Move over, “Sleepy Joe.” President Trump’s campaign is increasingly painting the presumptive Democratic nominee as “Beijing Biden,” and “Crooked, Swampy Joe” may not be too far behind.
But Sleepy, Swampy, and Crooked are not a reprise of the seven dwarfs. Joe Biden has now accumulated a number of scandals, ranging from his son Hunter’s business dealings with China, a country on which the candidate himself is seen as soft, to the Tara Reade sexual assault allegations. The latest revelation is that as vice president, Biden was informed of the “unmasking” requests concerning then-incoming national security adviser Michael Flynn, something he had previously denied.
Trumpworld is packaging all these hits together into one cohesive case against Biden that is reminiscent of its successful 2016 campaign against Hillary Clinton. Its argument is that the Democratic standard-bearer is a longtime district insider and swamp creature running against Trump the disruptor.
“If you smell the stink of the D.C. swamp, it’s because it’s all over Joe Biden,” said Trump campaign communications director Tim Murtaugh. “His family has enriched itself thanks to his positions of power, he thinks he doesn’t have to play by the same rules as everyone else, and he’s up to his eyeballs in the plot to take down the Trump administration through the Russia collusion hoax. And every time someone asks him about it, he gets confused and loses his temper. The D.C. establishment got the candidate they wanted in Joe Biden, and so did China.”

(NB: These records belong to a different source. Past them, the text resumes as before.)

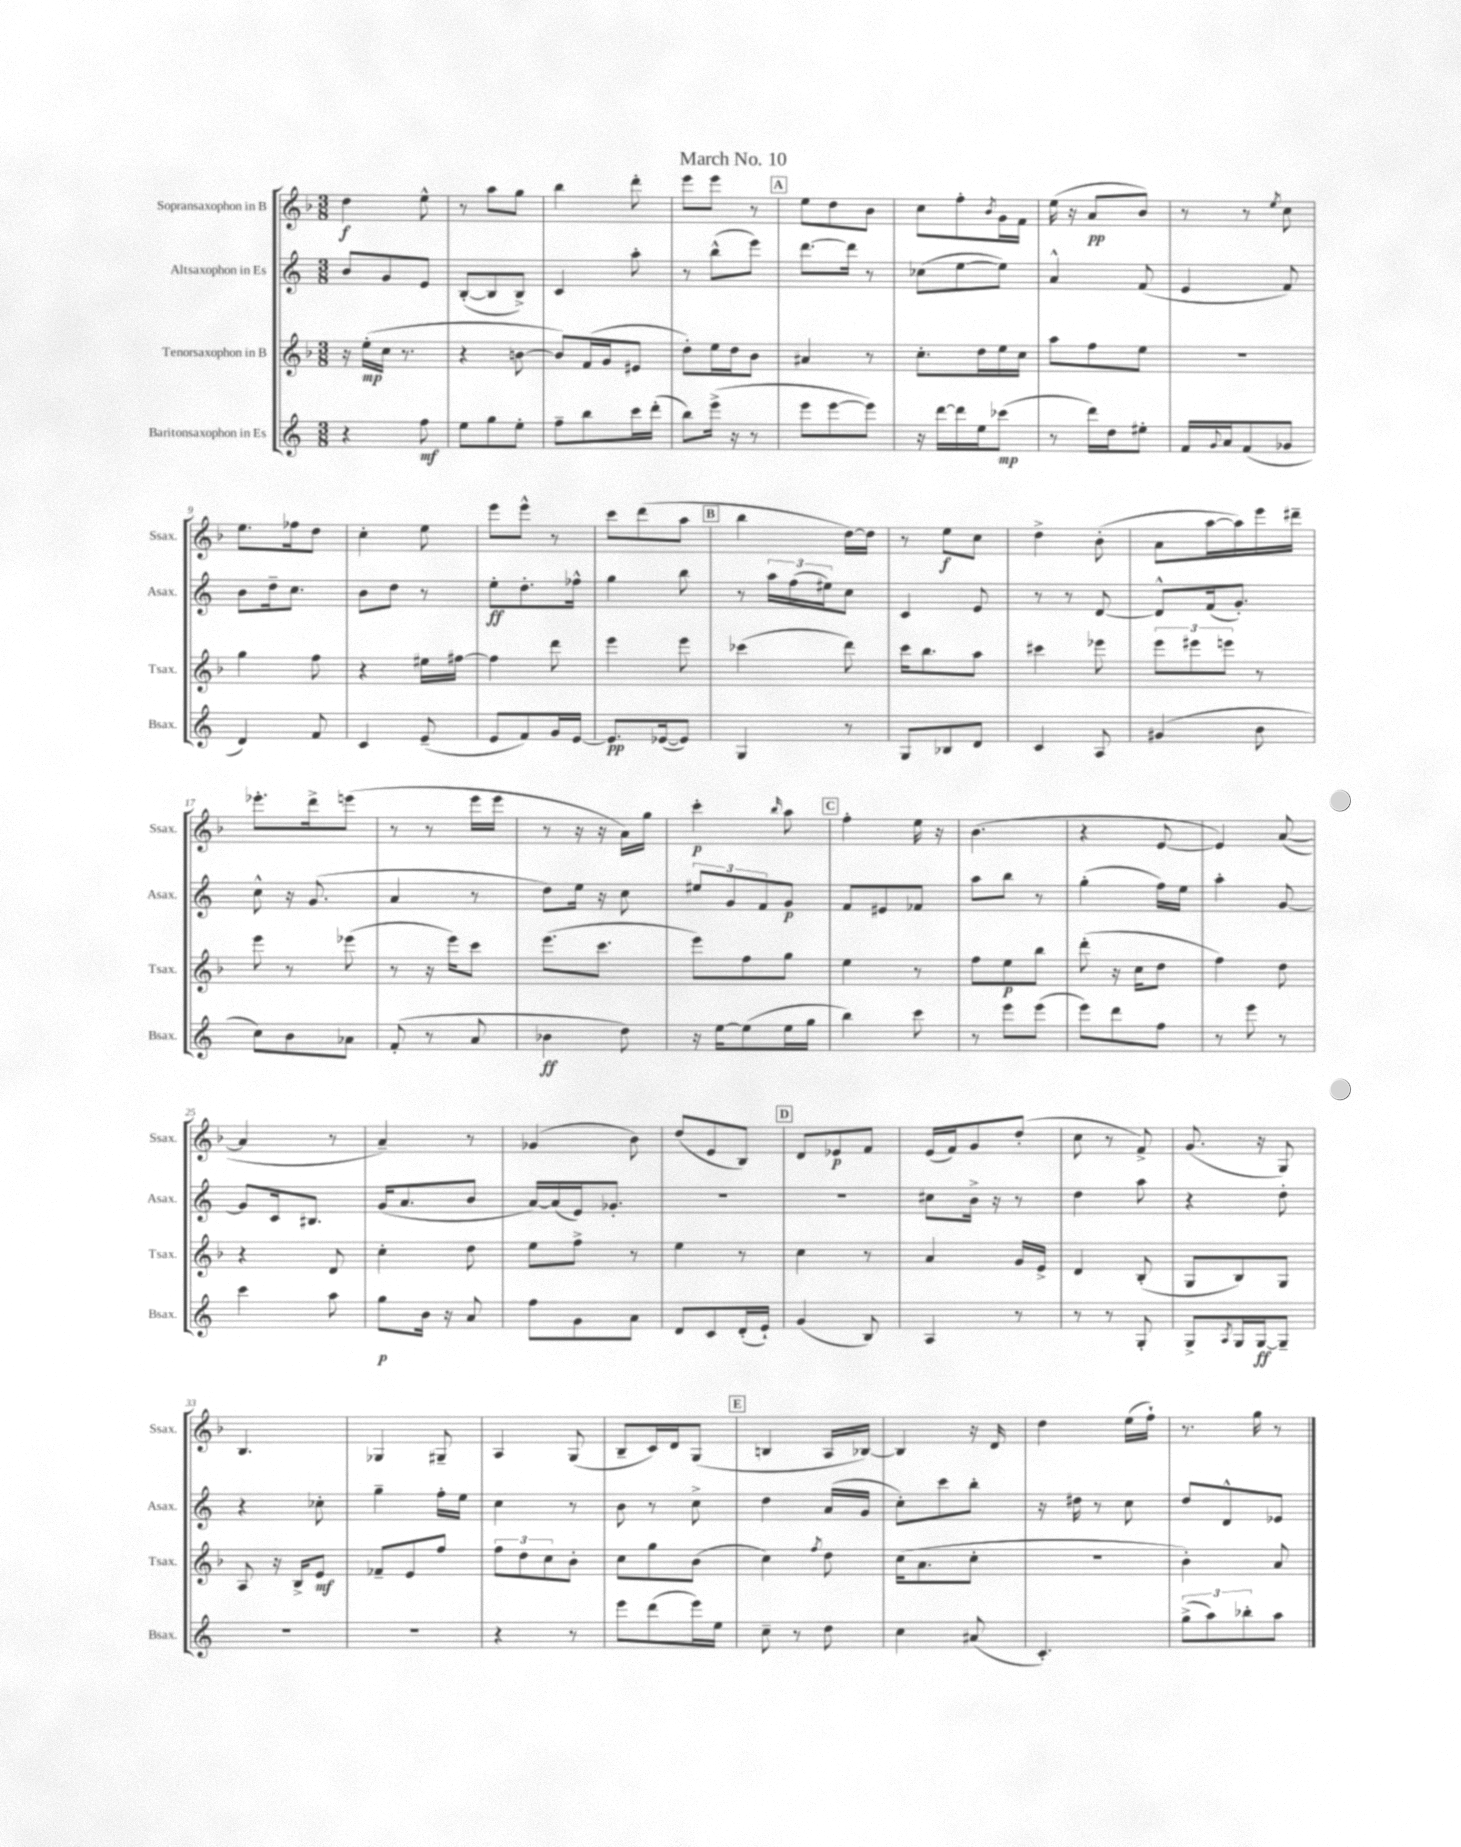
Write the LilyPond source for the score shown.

\header { title = "March No. 10" }
<<
\new StaffGroup <<
\new Staff = "s0" \with { instrumentName = "Sopransaxophon in B" shortInstrumentName = "Ssax." } {
    \clef treble \key f \major \numericTimeSignature \time 3/8
    d''4\f e''8-^ |
    r8 a''8 g''8 |
    bes''4 d'''8-. |
    e'''8 e'''8 r8 |
    \mark \markup { \box "A" } e''8 d''8 bes'8 |
    c''8 f''8-. \acciaccatura { bes'8 } g'16 f'16 |
    e''16( r16 a'8\pp bes'8) |
    r8 r8 \acciaccatura { e''8 } c''8 |
    e''8. fes''16 d''8 |
    c''4-. e''8 |
    e'''8 e'''8-^ r8 |
    c'''8 d'''8( a''8 |
    \mark \markup { \box "B" } bes''4 d''16~) d''16 |
    r8 e''8\f c''8 |
    d''4-> bes'8-.( |
    a'8 a''16~ a''16) e'''16 dis'''16-- |
    ees'''8.-. d'''16-> e'''8( |
    r8 r8 e'''16 e'''16 |
    r8 r16 r16 a'16) g''16 |
    c'''4-.\p \grace { bes''16 } a''8 |
    \mark \markup { \box "C" } f''4-. e''16 r16 |
    bes'4.( |
    r4 e'8~ |
    e'4) a'8~( |
    a'4 r8 |
    a'4--) r8 |
    ges'4( bes'8) |
    d''8( e'8 bes8) |
    \mark \markup { \box "D" } d'8 ees'8\p f'8 |
    e'16( f'16) g'8 d''8-.( |
    c''8 r8 f'8->) |
    g'8.( r16 g8) |
    bes4. |
    ges4 gis8-- |
    a4 g8( |
    bes8-- c'16) d'16 g8( |
    \mark \markup { \box "E" } b4 a16 bes16~) |
    bes4 r16 d'16 |
    d''4 e''16( f''16-!) |
    r8. g''16 r8 \bar "|." |
}
\new Staff = "s1" \with { instrumentName = "Altsaxophon in Es" shortInstrumentName = "Asax." } {
    \clef treble \key c \major \numericTimeSignature \time 3/8
    b'8 g'8 e'8 |
    b8~-.( b8 b8->) |
    c'4 a''8-. |
    r8 b''8-^( e'''8) |
    \mark \markup { \box "A" } d'''8.~ d'''16 r8 |
    ces''8( e''8~ e''8) |
    a'4-^ f'8( |
    e'4 f'8) |
    b'8 d''16-- c''8. |
    b'8 d''8 r8 |
    e''8-.\ff d''8.-. fes''16-^ |
    g''4 b''8 |
    \mark \markup { \box "B" } r8 \tuplet 3/2 { a''16 f''16( eis''16) } c''8 |
    c'4 e'8 |
    r8 r8 d'8~ |
    d'8-^ f'16( g'8.-.) |
    c''8-^ r16 g'8.( |
    a'4 r8 |
    d''8) e''16 r16 c''8 |
    \tuplet 3/2 { eis''8 g'8 f'8 } g'8\p |
    \mark \markup { \box "C" } f'8 eis'8 fes'8 |
    a''8 b''8 r8 |
    g''4-.( f''16) e''16 |
    a''4-. g'8~ |
    g'8 c'16 bis8. |
    g'16( a'8. b'8 |
    a'16~) a'16( e'16) ges'8.-. |
    R4. |
    \mark \markup { \box "D" } R4. |
    cis''8 b'16-> r16 r8 |
    d''4 a''8 |
    r4 d''8-. |
    r4 ces''8-. |
    g''4-- f''16-. e''16 |
    c''4 r8 |
    b'8 r8 c''8-> |
    \mark \markup { \box "E" } d''4 a'16( g'16 |
    c''8-.) c'''8 b''8-. |
    r16 dis''16 r8 c''8 |
    d''8 d'8-^ ees'8 \bar "|." |
}
\new Staff = "s2" \with { instrumentName = "Tenorsaxophon in B" shortInstrumentName = "Tsax." } {
    \clef treble \key f \major \numericTimeSignature \time 3/8
    r16 e''16-.\mp( c''16 r8. |
    r4 b'8~ |
    b'8) f'16( g'16 eis'8 |
    d''8-.) e''16 d''16 bes'8 |
    \mark \markup { \box "A" } ais'4 r8 |
    c''8.-. d''16 e''16 c''16 |
    a''8 f''8 e''8 |
    R4. |
    g''4 f''8 |
    r4 eis''16 fis''16~ |
    fis''4 d'''8 |
    e'''4 e'''8 |
    \mark \markup { \box "B" } ces'''4( d'''8) |
    c'''16 bes''8. a''8 |
    cis'''4 ees'''8 |
    \tuplet 3/2 { e'''8 eis'''8 e'''8 } r8 |
    e'''8 r8 ees'''8( |
    r8 r16 e'''16) c'''8 |
    e'''8.( c'''8. |
    e'''8) f''8 g''8 |
    \mark \markup { \box "C" } e''4 r8 |
    f''8 e''8\p bes''8 |
    d'''8-.( r16 c''16 d''8 |
    f''4) d''8 |
    r4 d'8 |
    c''4-. d''8 |
    e''8 f''8-> r8 |
    e''4 r8 |
    \mark \markup { \box "D" } c''4 r8 |
    a'4 g'16 e'16-> |
    d'4 bes8-.( |
    g8 bes8) g8 |
    a8 r16 bes16-> e'8\mf |
    fes'8-- e'8 f''8 |
    \tuplet 3/2 { f''8 d''8 c''8 } bes'8-. |
    c''8 g''8 bes'8( |
    \mark \markup { \box "E" } c''4) \acciaccatura { f''8 } d''8 |
    c''16( a'8. c''8-. |
    R4. |
    bes'4-.) a'8 \bar "|." |
}
\new Staff = "s3" \with { instrumentName = "Baritonsaxophon in Es" shortInstrumentName = "Bsax." } {
    \clef treble \key c \major \numericTimeSignature \time 3/8
    r4 f''8\mf |
    e''8 g''8 e''8-. |
    f''8-- b''8 c'''16 d'''16-.( |
    b''8) e'''16->( r16 r8 |
    \mark \markup { \box "A" } e'''8 e'''8~ e'''8) |
    r16 d'''16~ d'''16 e''16 ces'''8\mp( |
    r8 d'''16) d''16 eis''8-. |
    f'16 \appoggiatura { g'8 } a'16 f'8( ges'8 |
    d'4) f'8 |
    c'4 e'8--( |
    e'8 f'8) g'16 e'16~ |
    e'8.\pp ees'16~( ees'8) |
    \mark \markup { \box "B" } g4 r8 |
    g8 bes8 d'8 |
    c'4 a8 |
    gis'4( b'8 |
    c''8) b'8 aes'8 |
    f'8-.( r8 a'8 |
    bes'4\ff d''8) |
    r16 e''16~ e''8( e''16 g''16 |
    \mark \markup { \box "C" } b''4) c'''8 |
    r8 e'''8 e'''8( |
    e'''8) d'''8 f''8 |
    r8 e'''8 r8 |
    c'''4 a''8 |
    g''8\p b'16 r16 a'8 |
    f''8 g'8 a'8 |
    d'8 c'8 d'16-.( e'16-!) |
    \mark \markup { \box "D" } g'4( b8) |
    a4 r8 |
    r8 r8 g8-. |
    g8-> \acciaccatura { a8 } g16 g16~\ff g8-- |
    R4. |
    R4. |
    r4 r8 |
    e'''8 d'''8( e'''16) e''16 |
    \mark \markup { \box "E" } c''8-- r8 d''8 |
    c''4 ais'8( |
    c'4.-.) |
    \tuplet 3/2 { g''8->( a''8) bes''8-. } a''8 \bar "|." |
}
>>
>>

Trump has personally joined in these attacks. “These people were corrupt. The whole thing was corrupt. And we caught them. We caught them,” he told Fox Business’s Maria Bartiromo in an interview that aired Thursday. “And what you saw just now. I watched Biden yesterday. He could barely speak. He was on Good Morning America, right? And he said he didn’t know anything about it.”
This focus on the disparate allegations against Biden seeks to drive up the former vice president’s negatives and blunt certain lines of attack against Trump, such as the women who have accused him of misconduct or the Trump-Russia controversies dating back to the last election. The latter also gives new relevance to Trump’s efforts to dismantle his predecessor’s legacy: Much of the case for Biden revolves around his service under Barack Obama, remembered in some circles as a “no drama” president whose biggest scandal was wearing a light-brown suit.
“This was all Obama. This was all Biden,” Trump said, referring to the case against his former subordinate Flynn, which the Justice Department recently asked to drop.
Strategists in both parties believe Trump fares best in an election that is seen as a binary choice between the president and an opponent who carries all the baggage of the Democratic Party circa 2020 plus some of his own, rather than a direct referendum on the incumbent.
“Trump doesn’t have to become popular,” said a Democratic consultant. “He has to try to be less unpopular than Biden.” That’s how Trump won four years ago despite having a 60% unfavorable rating on Election Day.
The question is whether anyone who isn’t already convinced is paying attention during the coronavirus pandemic, which has shone a bright spotlight on Trump while allowing Biden to campaign intermittently from the safety of his basement. The outbreak has also obliterated the economy that was once the strongest argument for Trump’s reelection.
“There are two schools of thought,” said Republican strategist Ed Pozzuoli. “One is that people are sitting at home watching. The second is that COVID-19 dominates everything.”
Democrats are responding by saying that Trump is politicizing federal investigations, just as when he courted impeachment by trying to coax Ukraine into probing Hunter Biden, and change the subject from his handling of the coronavirus.
“Politically, I think it matters,” Pozzuoli said. “It puts Joe Biden a little bit more on the defensive, and he already has communications problems.”
Trump isn’t giving up on his criticism that Biden is also past his prime, however. In an appearance in Allentown, Pennsylvania, on Thursday, Trump mocked his opponent’s reference to the swine flu as “N1H1.”
“Who says that?” Trump asked the crowd. “Sleepy Joe Biden!”